Sexual harassment from an employee is unacceptable.

That’s an uncontroversial statement in 2017, one that nearly every modern company would agree with. But at 21st Century Fox, owner of Fox News, it was seen as a dilemma. Fox News’s most lucrative star, host Bill O’Reilly, was accused of a pattern (paywall) of sexual harassment dating back more than a decade. O’Reilly wasn’t just a cash cow for Fox: He was the tribune of its core audience and a key to the network’s identity—a conservative white man with little patience for progressive values and contemporary culture.

Weighing against loyalty to O’Reilly and his millions of viewers was the perception of Fox by advertisers —who were abandoning “The O’Reilly Factor” in droves—investors, and current and future employees, particularly women.

Fox was already struggling to combat its reputation as a workplace that tolerated sexual harassment in the aftermath of allegations of similar behavior by former Fox News chairman Roger Ailes. The company ousted Ailes last year and agreed to settle lawsuits brought by former anchor Gretchen Carlson and other female employees. Another star, Megyn Kelly, left the company for NBC due in part to the defensive response many of her Fox colleagues had to the Ailes allegations.

Fox also risked losing its female audience: According to a poll conducted by Morning Consult April 13-15, 48% of women—and 35% of Republican women—believed Fox should cancel O’Reilly’s show.

While Rupert Murdoch, executive chairman of 21st Century Fox, was reportedly in favor of keeping O’Reilly, his sons, James and Lachlan, argued it was time for him to go. In a memo to employees, the senior Murdoch paid respect to O’Reilly’s success, but said the company was committed “to fostering a work environment built on the values of respect and trust.”

In a statement April 19, O’Reilly called the accusations against him “completely unfounded.”

Fox may have had other considerations in mind, as well: 21st Century Fox is bidding to take over the 61% of Sky, a European telecom, it doesn’t own, and must prove to UK regulators the company is “fit and proper” to own a British broadcast license.

This isn’t the first time the Murdochs have sacrificed a valuable asset to protect their long-term business interests.
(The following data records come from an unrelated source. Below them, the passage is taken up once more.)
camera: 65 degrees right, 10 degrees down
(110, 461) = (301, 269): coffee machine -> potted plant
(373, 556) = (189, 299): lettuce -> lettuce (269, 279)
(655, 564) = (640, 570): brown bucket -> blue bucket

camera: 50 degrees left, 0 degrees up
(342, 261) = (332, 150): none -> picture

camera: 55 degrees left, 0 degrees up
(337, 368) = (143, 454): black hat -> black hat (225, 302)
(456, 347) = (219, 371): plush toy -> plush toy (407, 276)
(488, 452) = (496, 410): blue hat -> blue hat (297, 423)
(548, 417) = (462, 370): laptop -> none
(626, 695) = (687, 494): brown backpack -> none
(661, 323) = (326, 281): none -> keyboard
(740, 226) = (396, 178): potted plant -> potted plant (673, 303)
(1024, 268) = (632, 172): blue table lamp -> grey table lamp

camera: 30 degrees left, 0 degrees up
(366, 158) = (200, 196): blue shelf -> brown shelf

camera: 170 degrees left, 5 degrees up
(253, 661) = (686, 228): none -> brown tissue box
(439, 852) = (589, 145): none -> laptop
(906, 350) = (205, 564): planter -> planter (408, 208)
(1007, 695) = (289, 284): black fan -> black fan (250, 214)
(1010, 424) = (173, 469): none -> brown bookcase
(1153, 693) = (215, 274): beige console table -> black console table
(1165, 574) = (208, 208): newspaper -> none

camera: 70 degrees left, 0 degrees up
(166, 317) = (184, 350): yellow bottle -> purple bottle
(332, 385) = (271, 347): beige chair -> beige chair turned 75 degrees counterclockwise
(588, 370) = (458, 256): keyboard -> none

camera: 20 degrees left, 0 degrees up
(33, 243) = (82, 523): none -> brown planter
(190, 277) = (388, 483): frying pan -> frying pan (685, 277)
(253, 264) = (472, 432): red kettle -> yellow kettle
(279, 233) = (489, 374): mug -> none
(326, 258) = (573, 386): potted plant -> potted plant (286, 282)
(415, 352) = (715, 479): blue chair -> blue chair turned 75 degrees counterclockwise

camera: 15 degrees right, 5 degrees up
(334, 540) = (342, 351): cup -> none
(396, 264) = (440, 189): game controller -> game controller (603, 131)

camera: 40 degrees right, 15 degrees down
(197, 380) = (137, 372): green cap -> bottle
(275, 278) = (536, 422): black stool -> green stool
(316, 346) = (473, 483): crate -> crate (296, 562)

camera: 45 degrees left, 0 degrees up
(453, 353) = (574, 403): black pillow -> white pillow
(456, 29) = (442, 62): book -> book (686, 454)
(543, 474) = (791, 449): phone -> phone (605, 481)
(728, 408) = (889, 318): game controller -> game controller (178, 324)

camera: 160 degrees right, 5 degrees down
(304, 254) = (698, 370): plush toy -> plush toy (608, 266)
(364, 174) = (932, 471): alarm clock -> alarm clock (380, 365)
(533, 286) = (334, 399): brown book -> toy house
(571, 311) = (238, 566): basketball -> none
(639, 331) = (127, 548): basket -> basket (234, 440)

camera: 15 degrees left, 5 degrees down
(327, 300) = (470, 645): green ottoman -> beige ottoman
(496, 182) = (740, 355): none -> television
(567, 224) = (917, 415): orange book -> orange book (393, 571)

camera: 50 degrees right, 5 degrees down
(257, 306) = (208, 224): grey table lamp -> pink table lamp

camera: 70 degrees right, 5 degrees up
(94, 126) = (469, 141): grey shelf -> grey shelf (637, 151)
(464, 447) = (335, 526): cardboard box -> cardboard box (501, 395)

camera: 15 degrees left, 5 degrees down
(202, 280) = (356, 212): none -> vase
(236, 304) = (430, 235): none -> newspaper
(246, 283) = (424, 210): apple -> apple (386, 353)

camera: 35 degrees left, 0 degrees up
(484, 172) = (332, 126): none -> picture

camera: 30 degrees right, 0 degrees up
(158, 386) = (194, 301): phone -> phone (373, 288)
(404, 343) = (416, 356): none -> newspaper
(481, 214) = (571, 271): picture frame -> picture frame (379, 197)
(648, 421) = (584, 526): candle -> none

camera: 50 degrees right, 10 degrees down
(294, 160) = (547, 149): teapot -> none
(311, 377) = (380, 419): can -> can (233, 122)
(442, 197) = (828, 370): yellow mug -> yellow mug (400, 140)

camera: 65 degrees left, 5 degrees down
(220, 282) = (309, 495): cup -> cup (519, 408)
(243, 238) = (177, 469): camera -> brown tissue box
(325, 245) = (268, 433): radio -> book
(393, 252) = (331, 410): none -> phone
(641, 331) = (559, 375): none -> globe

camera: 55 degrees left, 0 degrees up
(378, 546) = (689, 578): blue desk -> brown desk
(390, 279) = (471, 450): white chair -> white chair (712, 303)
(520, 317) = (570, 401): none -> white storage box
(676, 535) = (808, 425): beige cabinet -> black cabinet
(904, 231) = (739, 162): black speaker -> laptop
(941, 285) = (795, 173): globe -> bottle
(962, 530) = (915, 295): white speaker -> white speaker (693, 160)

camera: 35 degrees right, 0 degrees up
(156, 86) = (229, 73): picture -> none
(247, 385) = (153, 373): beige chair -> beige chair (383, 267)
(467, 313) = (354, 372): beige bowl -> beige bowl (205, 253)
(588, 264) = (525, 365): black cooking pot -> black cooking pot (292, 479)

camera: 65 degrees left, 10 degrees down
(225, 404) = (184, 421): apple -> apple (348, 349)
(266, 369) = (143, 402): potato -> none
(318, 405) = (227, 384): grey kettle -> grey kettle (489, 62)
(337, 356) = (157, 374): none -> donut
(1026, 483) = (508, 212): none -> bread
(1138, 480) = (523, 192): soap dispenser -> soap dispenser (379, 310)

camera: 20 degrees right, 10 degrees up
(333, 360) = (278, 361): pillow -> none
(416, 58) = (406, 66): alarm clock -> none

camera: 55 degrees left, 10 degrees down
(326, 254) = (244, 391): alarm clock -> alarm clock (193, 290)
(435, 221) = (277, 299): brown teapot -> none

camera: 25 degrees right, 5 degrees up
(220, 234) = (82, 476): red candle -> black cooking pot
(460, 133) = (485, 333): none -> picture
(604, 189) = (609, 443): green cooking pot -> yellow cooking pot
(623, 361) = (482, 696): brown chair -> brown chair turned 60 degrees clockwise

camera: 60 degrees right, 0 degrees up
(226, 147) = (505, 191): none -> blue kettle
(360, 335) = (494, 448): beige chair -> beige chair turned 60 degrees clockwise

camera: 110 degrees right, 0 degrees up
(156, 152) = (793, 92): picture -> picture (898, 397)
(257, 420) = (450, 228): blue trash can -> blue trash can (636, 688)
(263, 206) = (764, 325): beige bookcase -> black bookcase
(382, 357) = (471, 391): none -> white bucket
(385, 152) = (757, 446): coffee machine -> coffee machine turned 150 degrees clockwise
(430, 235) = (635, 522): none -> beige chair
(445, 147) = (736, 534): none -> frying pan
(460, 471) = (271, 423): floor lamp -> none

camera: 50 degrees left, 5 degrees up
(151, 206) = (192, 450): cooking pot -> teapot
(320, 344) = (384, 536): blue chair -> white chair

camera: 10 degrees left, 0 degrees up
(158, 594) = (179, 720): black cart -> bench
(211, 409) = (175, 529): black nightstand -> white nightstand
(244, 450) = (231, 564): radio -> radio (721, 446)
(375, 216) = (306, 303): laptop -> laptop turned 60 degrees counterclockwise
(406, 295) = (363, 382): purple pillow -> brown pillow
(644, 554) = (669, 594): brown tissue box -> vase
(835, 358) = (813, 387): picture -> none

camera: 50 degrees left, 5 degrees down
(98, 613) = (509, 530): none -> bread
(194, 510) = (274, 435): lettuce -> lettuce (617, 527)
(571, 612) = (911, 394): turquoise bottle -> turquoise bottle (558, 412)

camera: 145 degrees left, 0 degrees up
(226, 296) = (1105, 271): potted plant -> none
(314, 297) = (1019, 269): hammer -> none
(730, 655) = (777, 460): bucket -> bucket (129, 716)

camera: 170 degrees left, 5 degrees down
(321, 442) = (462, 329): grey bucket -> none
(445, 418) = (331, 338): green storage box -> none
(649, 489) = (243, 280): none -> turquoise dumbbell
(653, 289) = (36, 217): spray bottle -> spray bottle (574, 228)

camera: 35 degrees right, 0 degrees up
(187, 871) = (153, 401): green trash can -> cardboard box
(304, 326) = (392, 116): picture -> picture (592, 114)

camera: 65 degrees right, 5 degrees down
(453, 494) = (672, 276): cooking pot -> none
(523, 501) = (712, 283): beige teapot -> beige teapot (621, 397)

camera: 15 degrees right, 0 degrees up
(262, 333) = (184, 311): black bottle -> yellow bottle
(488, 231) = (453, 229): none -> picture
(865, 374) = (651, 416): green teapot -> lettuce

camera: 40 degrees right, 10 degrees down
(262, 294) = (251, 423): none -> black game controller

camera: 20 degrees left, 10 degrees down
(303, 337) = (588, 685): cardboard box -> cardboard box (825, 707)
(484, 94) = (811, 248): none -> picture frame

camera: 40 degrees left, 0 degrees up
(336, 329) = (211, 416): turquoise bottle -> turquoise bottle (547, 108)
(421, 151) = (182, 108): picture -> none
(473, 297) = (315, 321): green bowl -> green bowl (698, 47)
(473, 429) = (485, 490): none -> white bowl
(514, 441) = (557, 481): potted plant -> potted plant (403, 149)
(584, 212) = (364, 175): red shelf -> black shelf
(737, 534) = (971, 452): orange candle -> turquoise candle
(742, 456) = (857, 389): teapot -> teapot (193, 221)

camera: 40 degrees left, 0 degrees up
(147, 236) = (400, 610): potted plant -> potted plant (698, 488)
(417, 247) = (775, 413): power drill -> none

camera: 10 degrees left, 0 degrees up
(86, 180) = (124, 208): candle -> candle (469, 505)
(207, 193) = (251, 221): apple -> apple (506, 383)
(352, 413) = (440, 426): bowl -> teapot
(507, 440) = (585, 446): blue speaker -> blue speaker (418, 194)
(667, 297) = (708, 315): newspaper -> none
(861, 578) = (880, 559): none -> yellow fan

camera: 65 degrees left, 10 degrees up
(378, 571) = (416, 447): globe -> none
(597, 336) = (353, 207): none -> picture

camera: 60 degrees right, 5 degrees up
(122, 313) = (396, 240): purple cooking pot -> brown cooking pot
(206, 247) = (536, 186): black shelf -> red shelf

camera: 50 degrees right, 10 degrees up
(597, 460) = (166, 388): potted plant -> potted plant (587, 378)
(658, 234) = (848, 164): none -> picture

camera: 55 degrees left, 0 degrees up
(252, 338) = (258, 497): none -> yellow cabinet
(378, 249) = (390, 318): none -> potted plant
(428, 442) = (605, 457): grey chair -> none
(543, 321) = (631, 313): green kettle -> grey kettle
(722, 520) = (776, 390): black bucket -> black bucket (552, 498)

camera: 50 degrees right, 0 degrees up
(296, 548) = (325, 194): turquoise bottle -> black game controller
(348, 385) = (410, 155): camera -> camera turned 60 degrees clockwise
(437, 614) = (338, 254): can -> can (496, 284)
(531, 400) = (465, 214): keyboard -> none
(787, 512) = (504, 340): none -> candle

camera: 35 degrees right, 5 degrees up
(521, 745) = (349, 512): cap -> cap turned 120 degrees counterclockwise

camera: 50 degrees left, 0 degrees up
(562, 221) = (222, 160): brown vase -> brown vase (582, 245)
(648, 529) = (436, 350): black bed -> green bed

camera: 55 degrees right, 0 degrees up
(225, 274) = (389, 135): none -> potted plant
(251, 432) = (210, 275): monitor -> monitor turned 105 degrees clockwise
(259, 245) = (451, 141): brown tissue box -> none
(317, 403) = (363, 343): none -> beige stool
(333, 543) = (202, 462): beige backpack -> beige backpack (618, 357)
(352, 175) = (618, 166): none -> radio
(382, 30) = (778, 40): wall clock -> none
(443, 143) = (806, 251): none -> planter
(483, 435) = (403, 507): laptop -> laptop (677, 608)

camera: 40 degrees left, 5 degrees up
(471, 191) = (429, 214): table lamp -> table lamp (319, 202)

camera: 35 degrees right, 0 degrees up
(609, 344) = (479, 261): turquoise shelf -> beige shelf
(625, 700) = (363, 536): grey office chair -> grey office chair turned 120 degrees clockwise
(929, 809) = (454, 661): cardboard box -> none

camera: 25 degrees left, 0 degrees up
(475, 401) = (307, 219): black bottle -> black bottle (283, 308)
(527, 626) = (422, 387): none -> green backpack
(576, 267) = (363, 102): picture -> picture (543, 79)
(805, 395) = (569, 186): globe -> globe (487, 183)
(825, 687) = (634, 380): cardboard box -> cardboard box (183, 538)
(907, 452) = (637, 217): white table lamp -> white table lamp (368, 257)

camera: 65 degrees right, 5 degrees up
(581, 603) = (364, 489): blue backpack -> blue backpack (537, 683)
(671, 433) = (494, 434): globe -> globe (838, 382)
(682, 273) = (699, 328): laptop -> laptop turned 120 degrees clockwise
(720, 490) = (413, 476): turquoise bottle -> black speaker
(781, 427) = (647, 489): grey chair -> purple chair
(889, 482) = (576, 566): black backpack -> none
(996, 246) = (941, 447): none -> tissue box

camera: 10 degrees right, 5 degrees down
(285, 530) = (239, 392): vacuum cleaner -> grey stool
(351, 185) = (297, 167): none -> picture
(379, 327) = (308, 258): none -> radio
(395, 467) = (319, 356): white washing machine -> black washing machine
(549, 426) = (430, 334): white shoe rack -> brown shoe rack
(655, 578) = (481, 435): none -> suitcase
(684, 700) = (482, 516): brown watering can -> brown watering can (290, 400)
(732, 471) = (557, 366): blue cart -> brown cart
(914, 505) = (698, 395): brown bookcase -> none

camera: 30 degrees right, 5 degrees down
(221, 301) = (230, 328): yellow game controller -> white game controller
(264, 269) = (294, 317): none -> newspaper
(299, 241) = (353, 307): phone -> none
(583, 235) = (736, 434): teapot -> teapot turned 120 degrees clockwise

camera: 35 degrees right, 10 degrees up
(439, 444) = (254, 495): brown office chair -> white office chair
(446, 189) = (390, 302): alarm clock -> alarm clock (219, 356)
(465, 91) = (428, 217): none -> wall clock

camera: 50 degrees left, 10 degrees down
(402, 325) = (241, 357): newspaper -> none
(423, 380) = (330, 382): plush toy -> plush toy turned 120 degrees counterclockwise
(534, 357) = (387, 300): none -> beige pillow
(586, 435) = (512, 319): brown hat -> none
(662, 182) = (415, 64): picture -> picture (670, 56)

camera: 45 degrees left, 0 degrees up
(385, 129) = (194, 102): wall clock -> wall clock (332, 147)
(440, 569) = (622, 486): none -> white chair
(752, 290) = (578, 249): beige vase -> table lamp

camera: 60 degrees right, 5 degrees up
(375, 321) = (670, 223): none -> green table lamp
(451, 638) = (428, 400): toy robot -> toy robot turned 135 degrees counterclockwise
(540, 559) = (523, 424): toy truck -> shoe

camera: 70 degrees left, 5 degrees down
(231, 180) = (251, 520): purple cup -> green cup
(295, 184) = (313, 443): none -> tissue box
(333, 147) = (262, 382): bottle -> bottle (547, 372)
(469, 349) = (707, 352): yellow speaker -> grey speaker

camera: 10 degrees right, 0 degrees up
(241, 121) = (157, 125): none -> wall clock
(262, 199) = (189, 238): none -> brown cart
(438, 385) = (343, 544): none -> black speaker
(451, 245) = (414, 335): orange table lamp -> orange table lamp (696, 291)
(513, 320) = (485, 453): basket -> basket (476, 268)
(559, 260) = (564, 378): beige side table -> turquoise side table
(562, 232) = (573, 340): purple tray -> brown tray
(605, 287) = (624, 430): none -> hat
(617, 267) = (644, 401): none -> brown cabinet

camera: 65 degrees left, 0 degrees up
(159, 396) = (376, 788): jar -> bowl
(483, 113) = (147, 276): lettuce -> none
In 2011, they shut down the immensely profitable Sunday tabloid News of the World to contain damage from a mushrooming phone hacking scandal.

Rather than mourn the revenue lost from the News of the World, the Murdoch’s News Corp. began publishing another tabloid, The Sun, on Sundays to fill the gap. Replacing O’Reilly may be more challenging, but a necessary cost of doing business.